I nuovi artisti hanno messo da parte le tele e le tavolozze per prendere dimestichezza con programmi software e hardware del tutto innovativi e che consentono loro di dematerializzare le opere per un rilascio attraverso il Cloud. Attualmente in un paese come il nostro dove il concetto d’arte è ancora strettamente legato al comune modo di intendere la scultura e la pittura, l’arte digitale rappresenta ancora una nicchia che fatica a mettersi in luce. Tuttavia, grazie anche alle influenze che arrivano da oltreoceano, a poco a poco l’arte digitale sta trovando una sua collocazione nel mercato.

Con lo scopo di sensibilizzare la società verso questi nuovi ed innovativi processi creativi, sono state organizzate numerose mostre e assegnati numerosi premi sia nel nostro paese che all’estero. Le principali gallerie e musei europee si sono accorte dei cambiamenti in atto e si stanno attivando per promuovere le esposizioni dei nuovi “Impressionisti”, definiti anche “immaterialisti” o “post-artisti”. La rivoluzione nella percezione della produzione artistica del XXI secolo è per certi versi equiparabile alla trasformazione artistica avvenuta durante il Rinascimento, con gli studi di prospettiva, dei solidi geometrici e del funzionamento dell’occhio di Leonardo da Vinci.


Corso Computer grafica

La Science Gallery del Trinity College di Dublino ha indetto un bando specificando un interesse particolare verso progetti che riguardano il vedere digitale, in particolar modo esperimenti su Machine vision, Perspective, Perception of beauty in una prospettiva neuroestetica.

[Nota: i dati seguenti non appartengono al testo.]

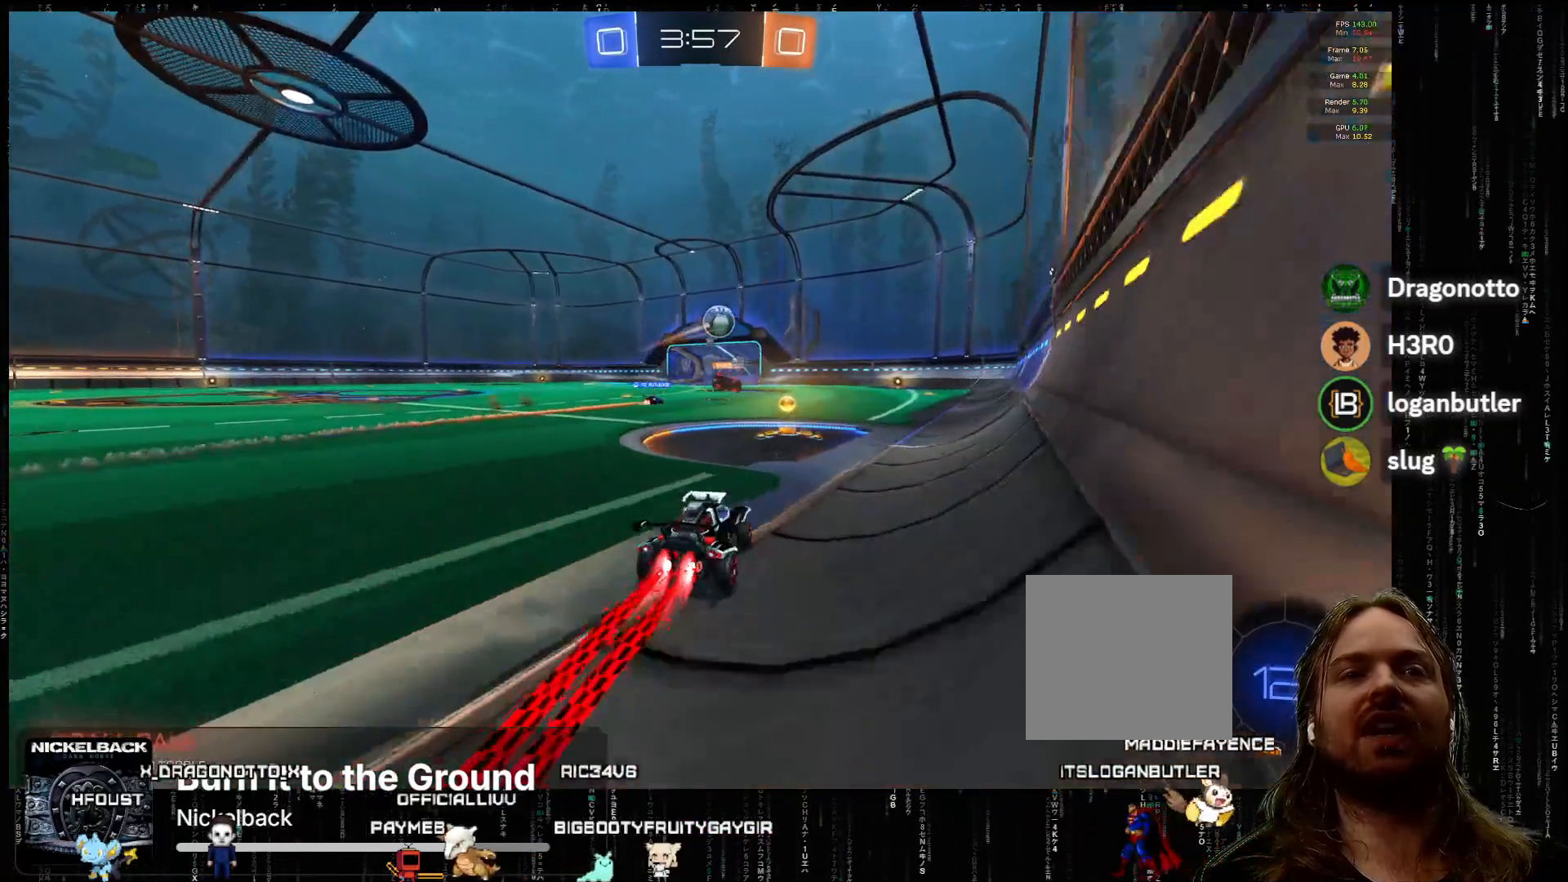
{"buttons": ["R2"], "left_stick": "center", "events": [[217, "left_stick", "right"], [283, "A", "up"], [350, "left_stick", "center"]]}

Altri attori coinvolti negli spazi dedicati all’arte digitale sono la Pace, una galleria importantissima all’interno della Silicon Valley, che ha dato vita all’allestimento di 6mila mq di spazi dedicati interamente alle creazioni digitali interattive, l’Art & Science Museum di Singapore con uno spazio dedicato ad un’imponente installazione contemporanea, il New Museum di New York, il Palais de Tokio di Parigi, il Castello di Rivoli e i musei di Copenaghen, di Stoccolma e di Zurigo.

Ovviamente, questi allestimenti e questo fermento intorno all’arte digitale ha cambiato anche il mercato delle Case d’asta e il lavoro dei curatori delle mostre. Tra questi ultimi, si è ultimamente affermata la giovane curatrice artistica Lindsay Howard, che sta mettendo in evidenza come Internet ultimamente stia dando vita ad un nuovo modello di mercato per quello che riguarda la produzione artistica.

In Italia si sta affermando anche un tipo di critica specializzata in questo campo. Domenico Quaranta, uno dei 10 giovani collaboratori della Quadriennale di Roma), Annamaria Monteverdi, autrice dei nuovi media per il teatro, e l’artista e saggista Carlo Zanni, autore di un testo di riferimento nel settore: “How to sell Online Art and make millions (of Visits)”.